If you receive 5 payments to a single address, OR you receive those same 5 payments to 5 different addresses, it doesn't matter when it comes to transaction costs.  Either way you still have 5 outputs.  Spending those 5 outputs will cost the same in fees either way.  You can't reduce the number of outputs by re-using an address.  You can't save on transaction fees by re-using an address.

That being said.  You can monitor the average transaction fees on the network and the blockchain (or use a service that does this for you).  Then, when the average fee per byte needed for fast confirmation is low, you can create transactions that spend many of your unspent outputs, and that create a single higher value new output. That way, you are only paying the transaction fee on all those outputs when it is cheap to do so.  Then later when the fees are higher, you'll have just a single output to spend (which will reduce the size of your transaction.

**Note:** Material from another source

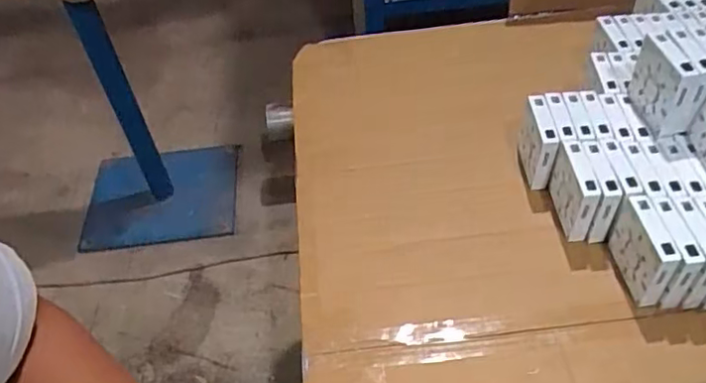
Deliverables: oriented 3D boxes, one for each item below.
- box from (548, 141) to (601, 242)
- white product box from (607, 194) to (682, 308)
[{"bbox_3d":[0.258,0.000,0.686,0.026,0.082,0.087,-4,47,2],"label":"box"},{"bbox_3d":[0.307,0.064,0.623,0.024,0.081,0.088,-7,47,-1],"label":"white product box"}]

Other things you can do to reduce costs are:

Batch up your transactions.  Instead of sending immediately, you can wait until you have a few places you need to send to.  Then you can create a single transaction that has multiple outputs.  Each output only increases the transaction size by 34 bytes, whereas a whole new transaction would require 10 bytes of overhead plus, potentially, additional inputs.

Try to choose inputs such that the sum of their value is very close to the sum of the value of the outputs plus the necessary transaction fee.  If you can avoid the need to create change outputs, then you will reduce the size of both the current transaction (since you'll have one less output in the transaction) AND a future transaction (since there will never be a future transaction that needs to spend that additional change output).

Use SegWit addresses when receiving.

Use Lightning Network as soon as it is available (start learning about it now, so you are ready when it is available).

Increase the amount that you are charging your customers to cover some of the costs associated with transactions.

Provide your customers with an account on your system so that they can send a single large payment to you. Then they can spend from that account multiple times until all the funds have been used up. Each spend from an account can be instant. It won't need confirmations, and it won't create transactions or outputs in the bitcoin system.

Offer incentives and find other ways to encourage your customers to send fewer larger payments instead of many smaller payments.